Saved data entries:
BEGIN
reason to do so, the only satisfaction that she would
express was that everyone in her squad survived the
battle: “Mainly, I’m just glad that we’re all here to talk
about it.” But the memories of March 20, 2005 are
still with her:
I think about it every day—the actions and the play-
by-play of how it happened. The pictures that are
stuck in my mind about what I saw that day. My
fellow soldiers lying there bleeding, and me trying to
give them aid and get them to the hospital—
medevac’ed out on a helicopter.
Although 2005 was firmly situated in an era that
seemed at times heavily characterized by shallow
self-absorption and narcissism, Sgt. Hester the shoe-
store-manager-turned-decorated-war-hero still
END
# ACTIVITY
From the line containing "20, 2005 are" through the last line of the entries above, print every line exactly, including both ends, and nothing else.

# TASK SOLUTION
about it.” But the memories of March 20, 2005 are
still with her:
I think about it every day—the actions and the play-
by-play of how it happened. The pictures that are
stuck in my mind about what I saw that day. My
fellow soldiers lying there bleeding, and me trying to
give them aid and get them to the hospital—
medevac’ed out on a helicopter.
Although 2005 was firmly situated in an era that
seemed at times heavily characterized by shallow
self-absorption and narcissism, Sgt. Hester the shoe-
store-manager-turned-decorated-war-hero still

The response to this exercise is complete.